Heute hat die „Black Lives Matter“-Bewegung zu einer – je nachdem, wie man die Sache sieht – befreienden oder pöbelhaften Denkmalstürmerei geführt, die sogar gemäßigte Kommentatoren als „talibanesk“ verurteilen. Hier einige Beispiele: Am 4. Juli 2020, dem amerikanischen Nationalfeiertag (Independence Day), rissen Demonstranten in der Ostküstenstadt Baltimore eine Kolumbus-Statue vom Sockel und versenkten sie im Hafenbecken. Und es war nicht der erste und letzte Anschlag dieses Protestfurors, dem von seinen Kritikern der Name Cancel Culture verpasst wurde. Den Denkmalstürmern gilt Kolumbus als massenmörderischer Kolonialherr, er steht für den Genozid an der indigenen Bevölkerung.

Topple the Racists

Derweilen haben britische Aktivisten bei Antirassismus-Protesten in Bristol die Statue eines englischen Sklavenhändlers aus dem 17. Jahrhundert, Edward Colston, im Fluss versenkt. Weitere 60 Denkmäler wurden vorerst aufgelistet. Das Motto der geplanten Aktionen: Topple the Racists („Stürzt die Rassisten“), darunter einige der bekanntesten historischen Persönlichkeiten des Landes, zum Beispiel König Charles II., Oliver Cromwell, Horatio Nelson und Sir Francis Drake.

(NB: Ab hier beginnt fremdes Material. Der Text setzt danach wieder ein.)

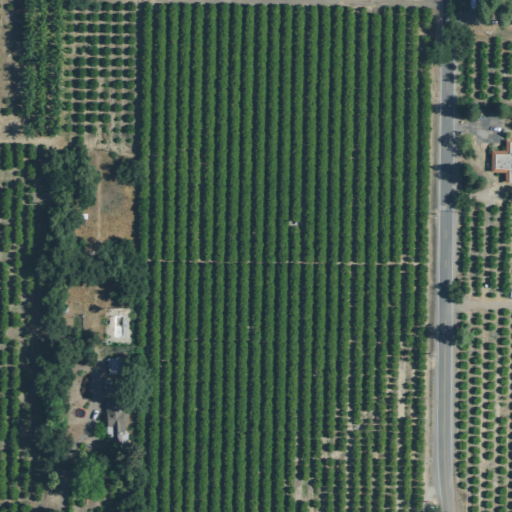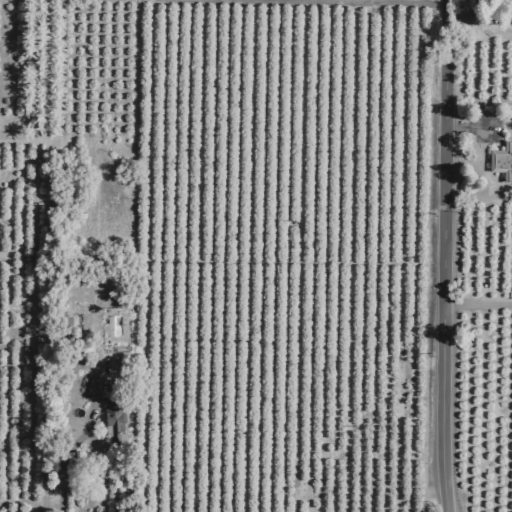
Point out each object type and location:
building: (510, 9)
building: (510, 9)
road: (469, 126)
building: (502, 156)
building: (502, 161)
road: (445, 256)
road: (478, 304)
building: (116, 364)
building: (115, 365)
building: (114, 414)
building: (113, 418)
road: (66, 449)
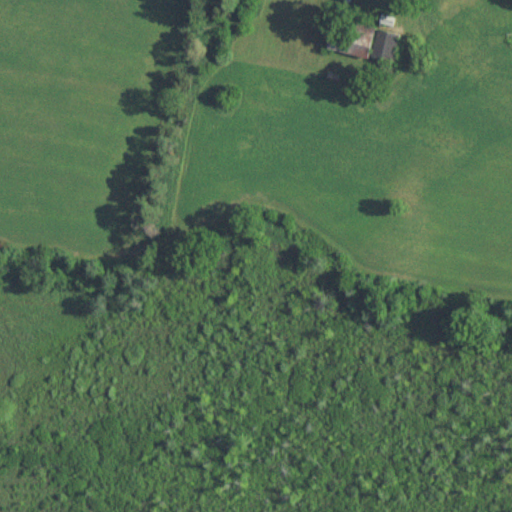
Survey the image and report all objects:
building: (350, 36)
building: (351, 36)
building: (381, 47)
building: (382, 47)
crop: (79, 111)
crop: (376, 154)
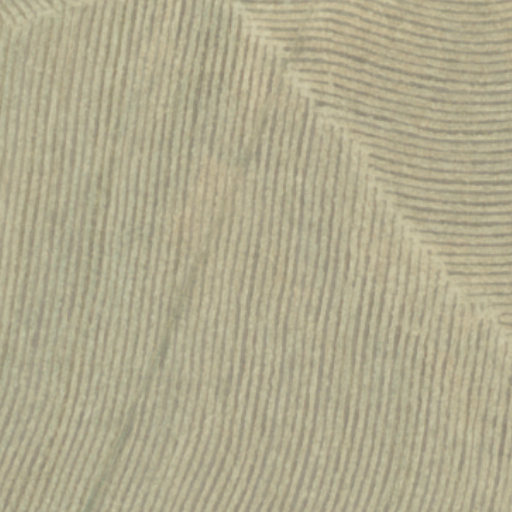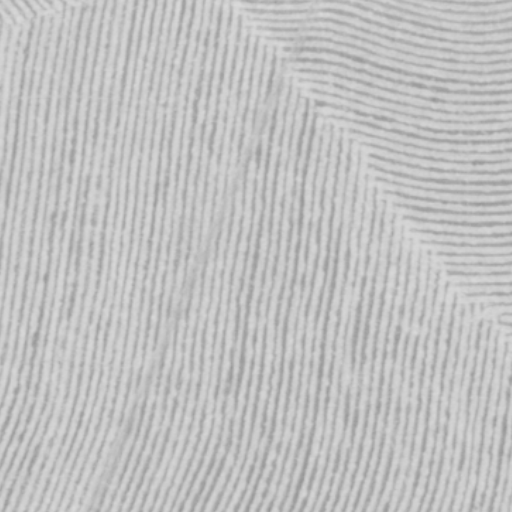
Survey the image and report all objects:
crop: (256, 256)
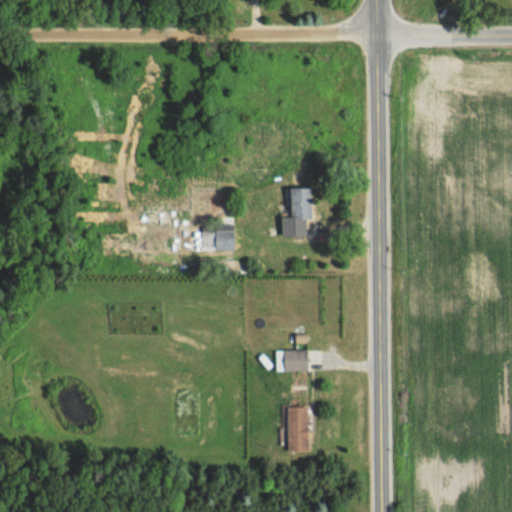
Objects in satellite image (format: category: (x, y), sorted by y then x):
road: (375, 12)
road: (444, 23)
road: (188, 26)
building: (297, 212)
building: (216, 240)
road: (377, 268)
building: (294, 359)
building: (296, 428)
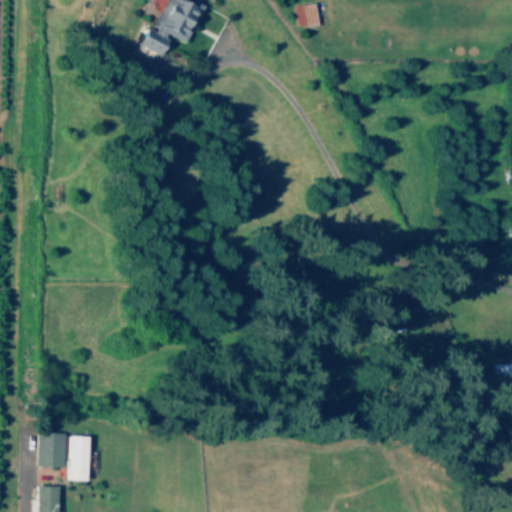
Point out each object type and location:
building: (299, 14)
building: (162, 23)
building: (510, 174)
building: (500, 366)
building: (42, 448)
building: (69, 457)
building: (38, 498)
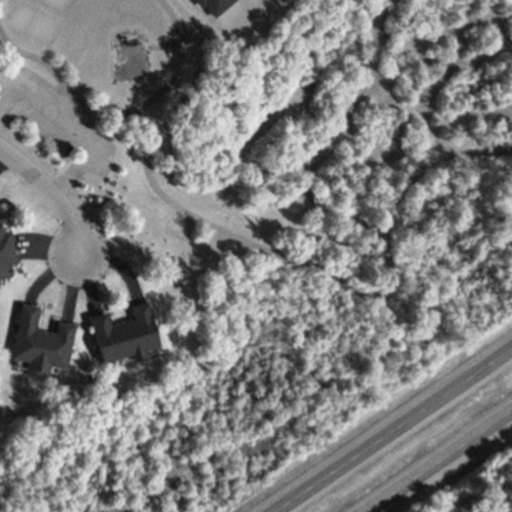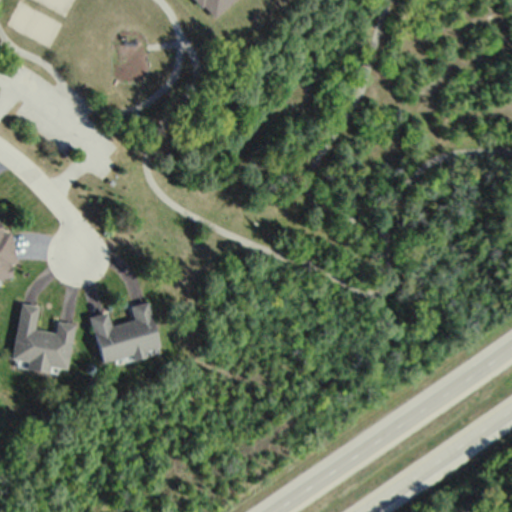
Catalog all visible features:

Die Liste wird immer länger, ebenso die Dinge, die in den Fokus treten: Bücher, Lieder, Bräuche, Theaterstücke, selbst in der Bibel finden sich – kein Zweifel – mannigfach rassistische, frauenfeindliche und homophobe Stellen.

Die Antike kannte ein Verfahren, mit unliebsam gewordenen Berühmtheiten umzugehen. Alle Erinnerungen an eine solche Person sollten von Amts wegen getilgt werden: Damnatio memoriae. Aber die Sache war ein zweischneidiges Schwert. Nachdem alle Denkmäler zerstört und alle Inschriften getilgt worden waren, nachdem der Name des Verfemten aus allen Geschichtschroniken entfernt worden war, blieb jener „Nachruhm“, der durch die Damnatio, die Auslöschung des Andenkens, erst möglich wurde.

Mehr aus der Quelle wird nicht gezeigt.